Dana, yay, so happy to hear this one was a hit all around! Thanks so much for sharing your thoughts and for leaving a review. 🙂
This was so good! Do not skip the glaze. I stored this in the fridge and really appreciated the cool temp, nice texture. Hopefully my next slice will have a bit of whipped cream.
Lauren, yay, so happy to hear you enjoyed this one! I think it almost tastes better the next day after being stored in the fridge. Here’s hoping for another slice with extra whipped cream!
Robyn,
If I want to use a Bundt pan, what are the changes and will it work?
Hi Claudia! For a Bundt pan, I’d recommend: 1. Thoroughly grease a 6- to 8-cup Bundt pan with baking spray or softened butter, making sure to get into all the crevices. Lightly dust with flour and tap out any excess. 2. Pour about ⅓ of the batter into the prepared Bundt pan. Sprinkle in ½ of the strawberries, then pour another third of the batter, layer the remaining strawberries, then finish with the rest of the batter. Gently smooth the top with a spatula. 3. Bake for 35–45 minutes, or until the top is golden and a toothpick or skewer inserted into the thickest part comes out clean. (Bundt pans often bake a bit faster than a deep loaf pan, so start checking around 35 minutes.) 4. Let the cake cool in the pan for 15–20 minutes — this helps it firm up so it doesn’t stick. Gently loosen edges with a small offset spatula if needed, then invert onto a wire rack to finish cooling completely. Glaze per instructions, above. Let me know how it turns out!
OK, this is my second time making this and I absolutely love it! It’s super simple. You can just mix it all in one bowl. The berries are exchangeable. I once made it with strawberry and then the next time made it with blueberry.
Super yummy. The next day was a couple morning coffee 🤍
Wonderful to hear you enjoyed this strawberry bread, Christina! I love the idea of having a slice with a cup of coffee. Yum! Thanks so much for sharing your thoughts and for leaving a review!

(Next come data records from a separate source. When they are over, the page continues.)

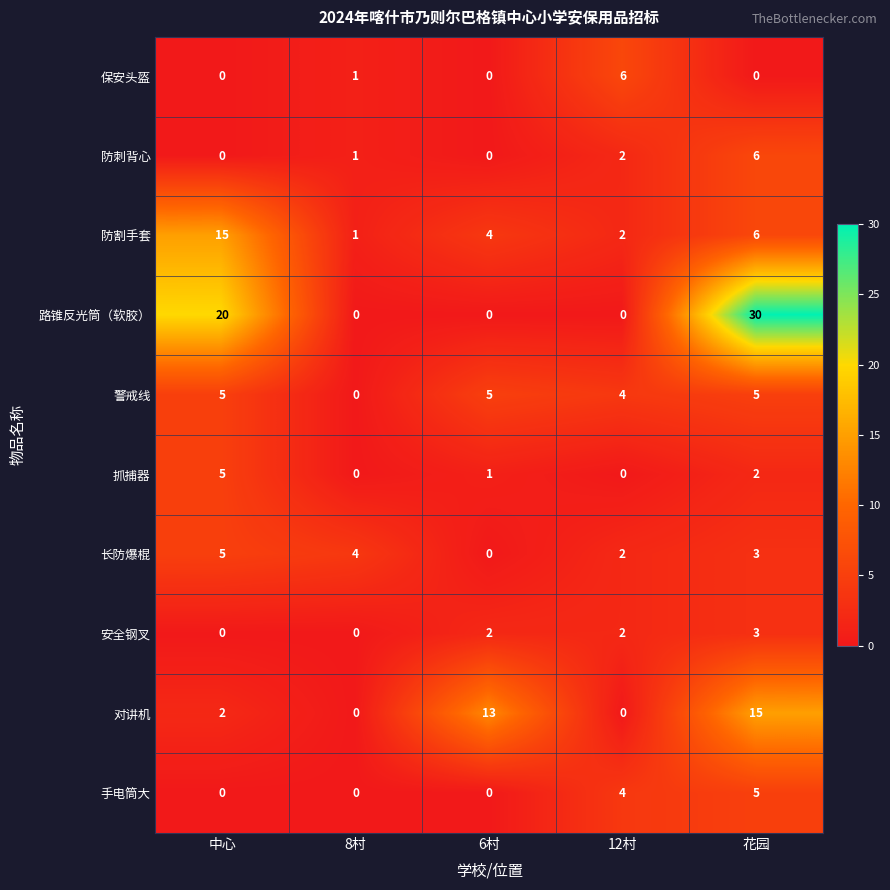

Which series has the largest total across all categories?

路锥反光筒（软胶）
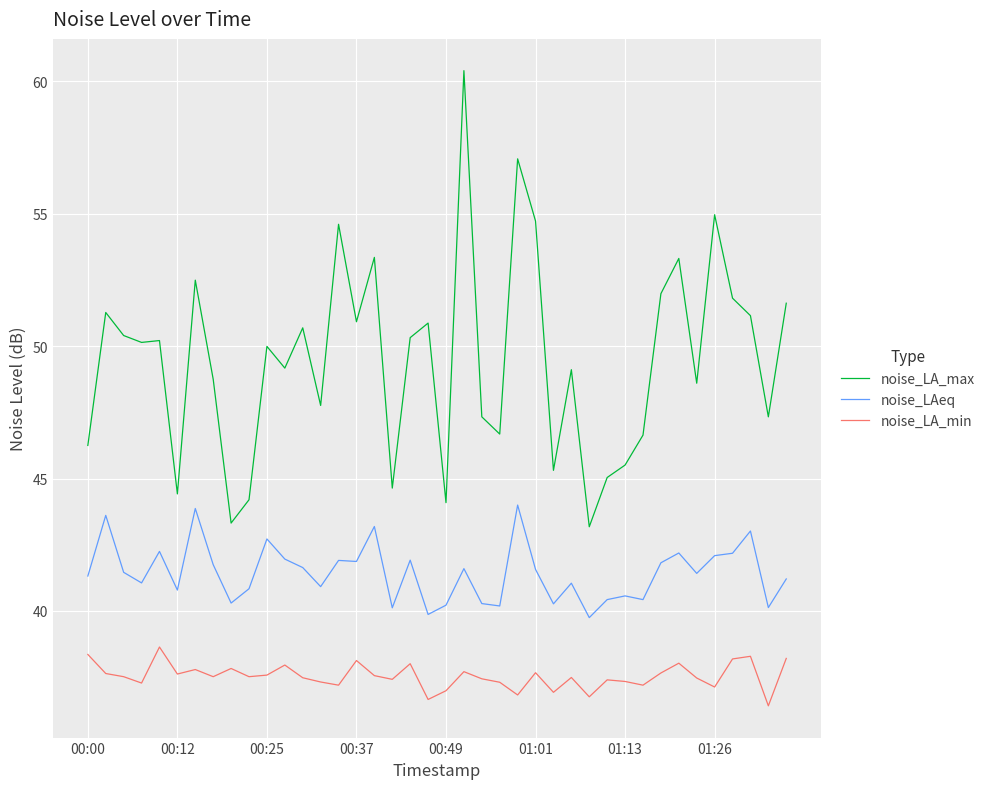

What is the minimum value shown in the chart?

36.4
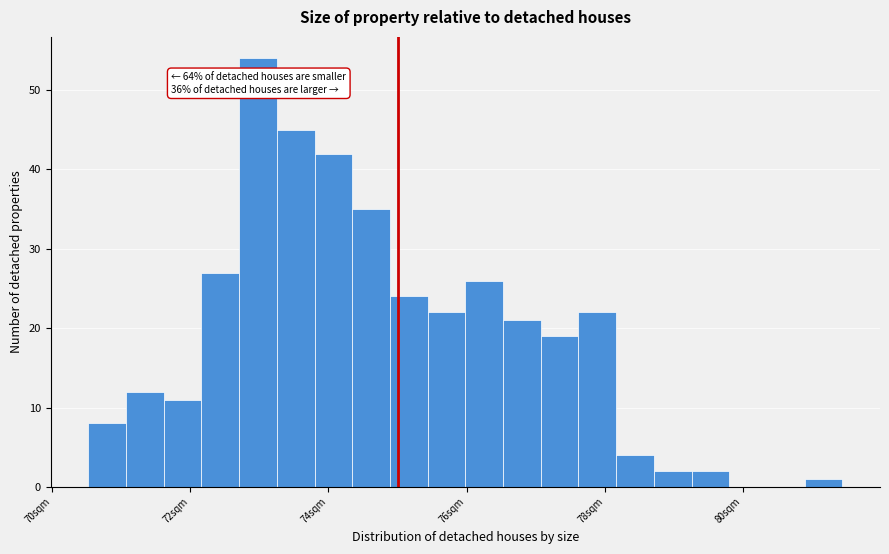

Around what value on the x-axis is the tallest bar? Give the approximate position of its centre, as read against the axis.

73.0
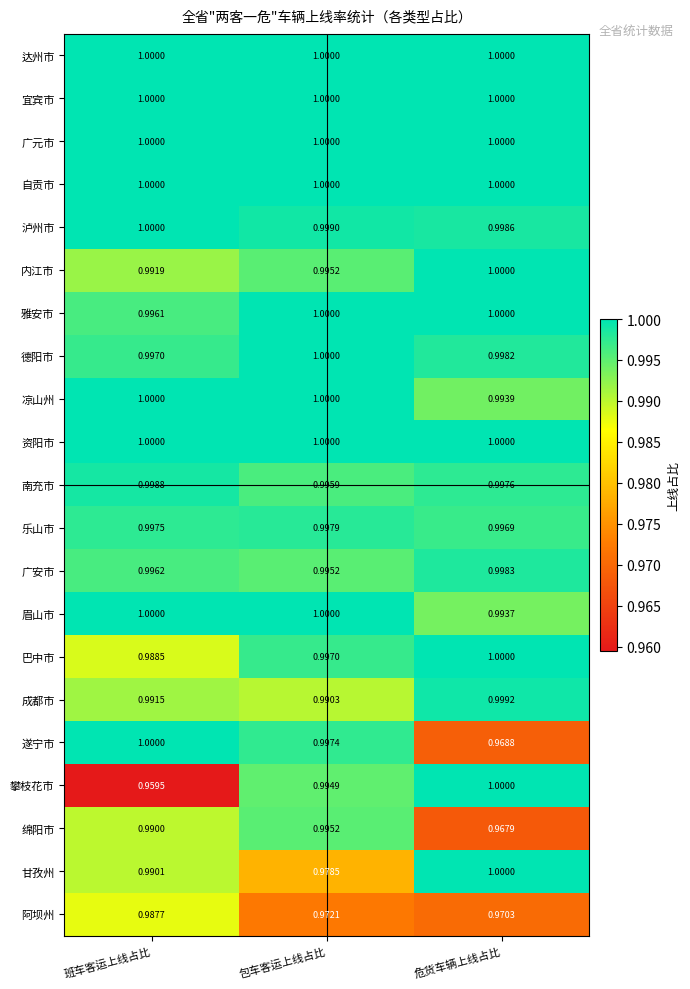

What is the smallest value displayed?

1.0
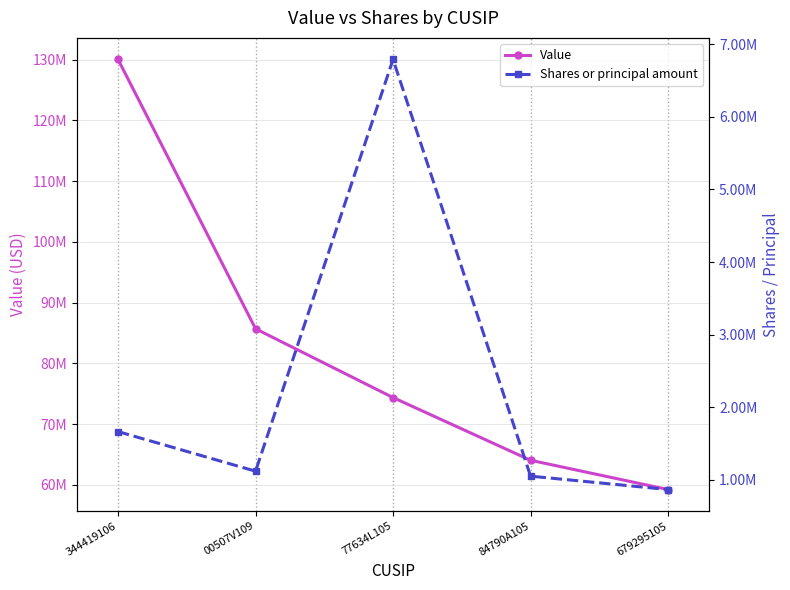

True or false: Value has a value of 64026920 at 84790A105.

True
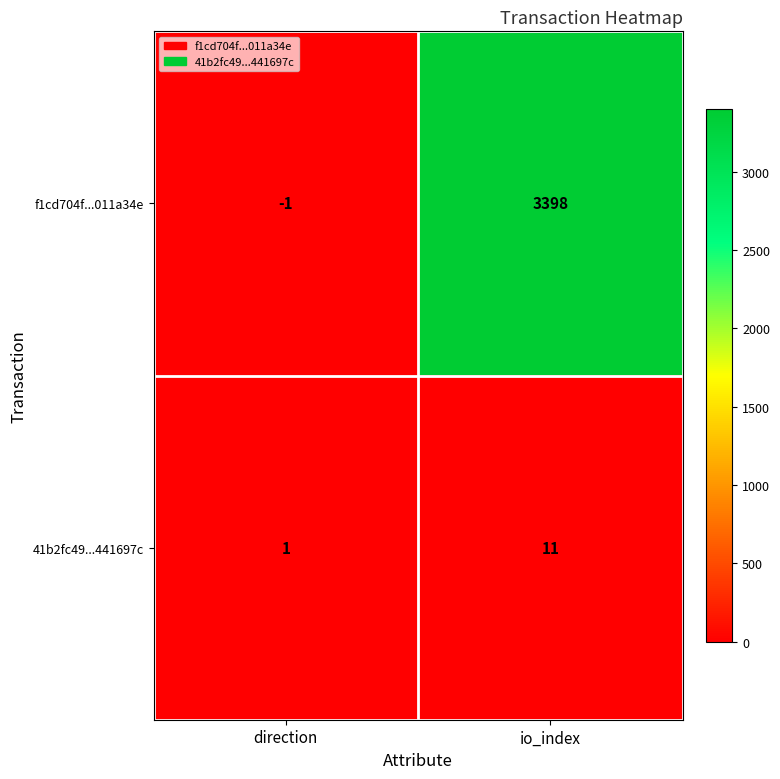

At which category does the chart reach its peak across all series?

io_index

My children are constantly requesting these muffins ( bake at same temperature for 18-20 min). They call them the best muffins ever. This recipe adapts really well to other types of ripe fruit ( eg. Blueberries, peaches, I have even used leftover homemade cranberry sauce). I make them dairy free using unsweetened soy milk and silk vanilla yogurt. They freeze alright if you want to use them for lunches later in the month but they do lose some of their appeal. I have made them with gluten free flour and they were great out of the over but after sitting overnight the texture wasn’t quite the same. I will try again with a different gluten free blend.